"""

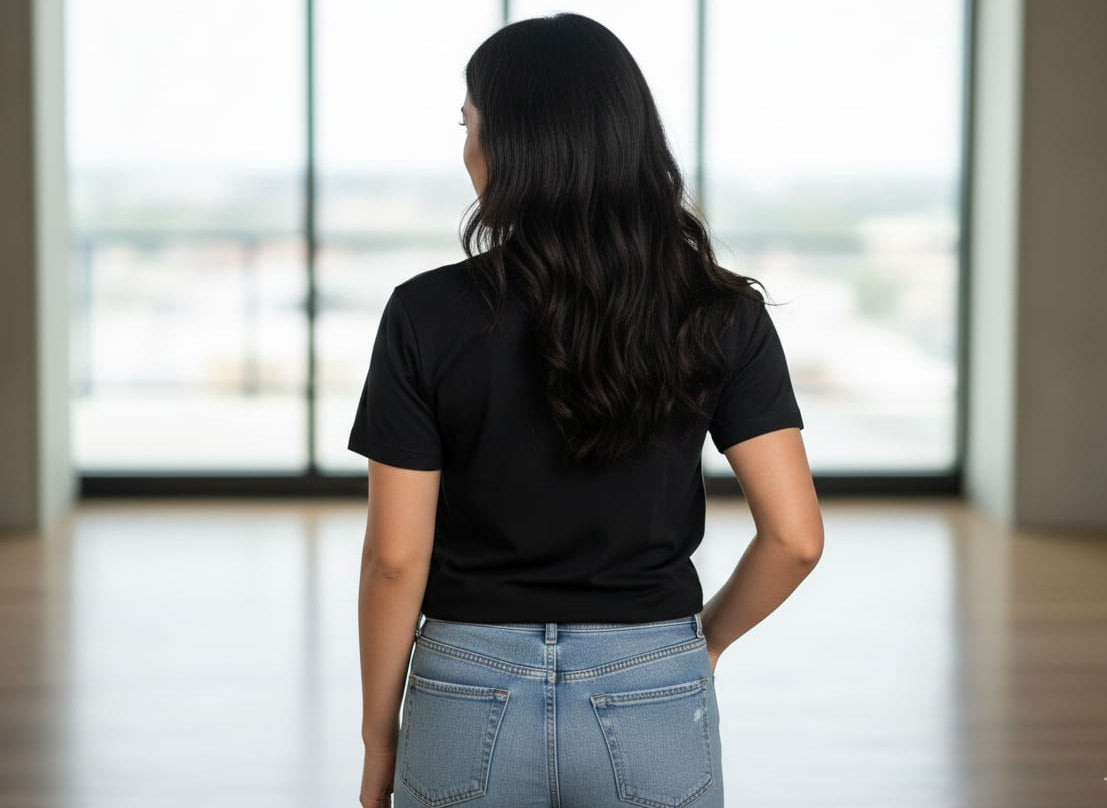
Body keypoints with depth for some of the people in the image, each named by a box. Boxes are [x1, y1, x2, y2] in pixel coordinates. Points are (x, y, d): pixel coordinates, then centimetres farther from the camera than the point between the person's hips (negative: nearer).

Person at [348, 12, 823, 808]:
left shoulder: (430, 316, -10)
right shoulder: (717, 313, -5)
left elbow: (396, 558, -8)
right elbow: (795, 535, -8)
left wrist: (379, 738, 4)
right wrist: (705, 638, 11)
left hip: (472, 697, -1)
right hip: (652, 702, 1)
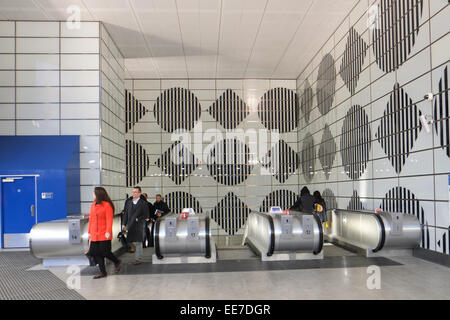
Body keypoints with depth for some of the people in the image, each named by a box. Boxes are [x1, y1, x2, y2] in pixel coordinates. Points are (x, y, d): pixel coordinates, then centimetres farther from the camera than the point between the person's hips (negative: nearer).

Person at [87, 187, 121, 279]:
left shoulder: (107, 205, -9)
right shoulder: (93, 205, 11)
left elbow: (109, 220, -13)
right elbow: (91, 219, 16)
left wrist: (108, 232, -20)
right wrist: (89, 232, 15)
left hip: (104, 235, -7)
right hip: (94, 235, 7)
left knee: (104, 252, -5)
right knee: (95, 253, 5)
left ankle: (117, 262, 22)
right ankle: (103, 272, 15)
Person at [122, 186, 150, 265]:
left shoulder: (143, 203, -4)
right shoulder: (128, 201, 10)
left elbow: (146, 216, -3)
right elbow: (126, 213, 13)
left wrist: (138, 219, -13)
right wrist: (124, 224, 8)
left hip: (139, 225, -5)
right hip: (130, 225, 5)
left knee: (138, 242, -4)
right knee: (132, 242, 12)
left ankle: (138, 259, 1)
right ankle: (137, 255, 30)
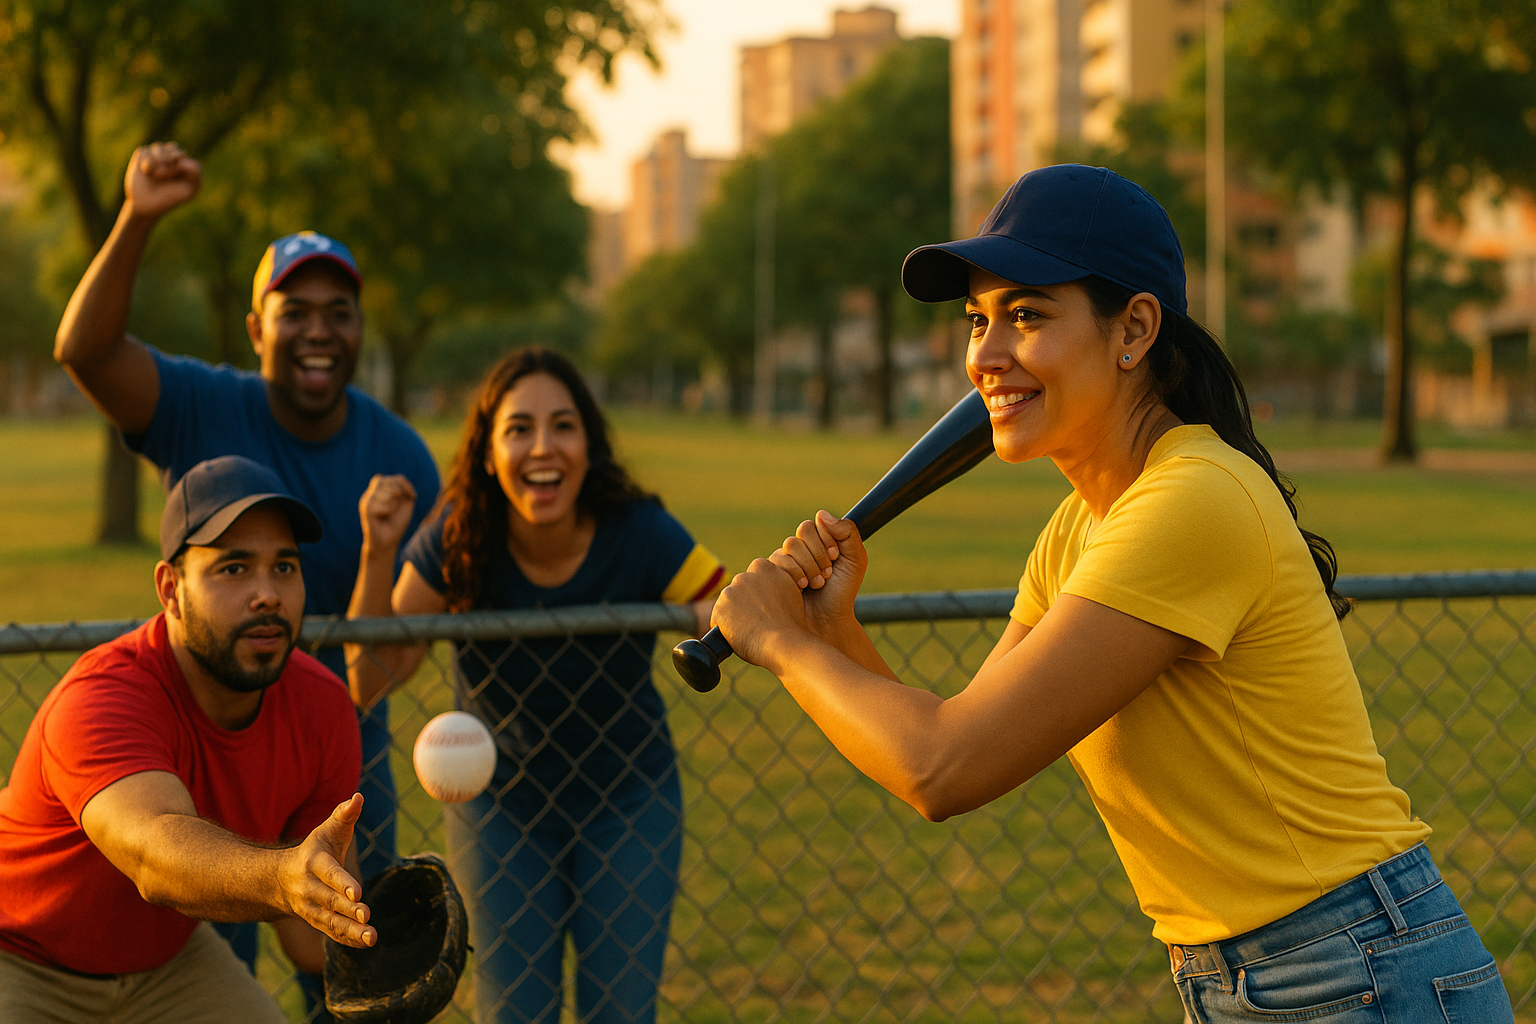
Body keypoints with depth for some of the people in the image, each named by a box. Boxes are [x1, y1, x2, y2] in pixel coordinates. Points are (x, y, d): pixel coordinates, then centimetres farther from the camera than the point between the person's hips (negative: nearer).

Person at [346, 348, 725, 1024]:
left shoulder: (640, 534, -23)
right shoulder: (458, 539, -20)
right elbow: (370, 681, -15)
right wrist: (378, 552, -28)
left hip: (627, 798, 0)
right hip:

"""

• _EXERCISE DESCRIPTION_: Write out every line of the entries that holds the word "wrist".

• _EXERCISE RESPONSE_:
left wrist: (379, 738, 4)
right wrist: (705, 638, 11)
left wrist: (108, 232, -20)
right wrist: (89, 232, 15)
left wrist: (138, 219, -13)
right wrist: (124, 224, 8)
right wrist: (378, 552, -28)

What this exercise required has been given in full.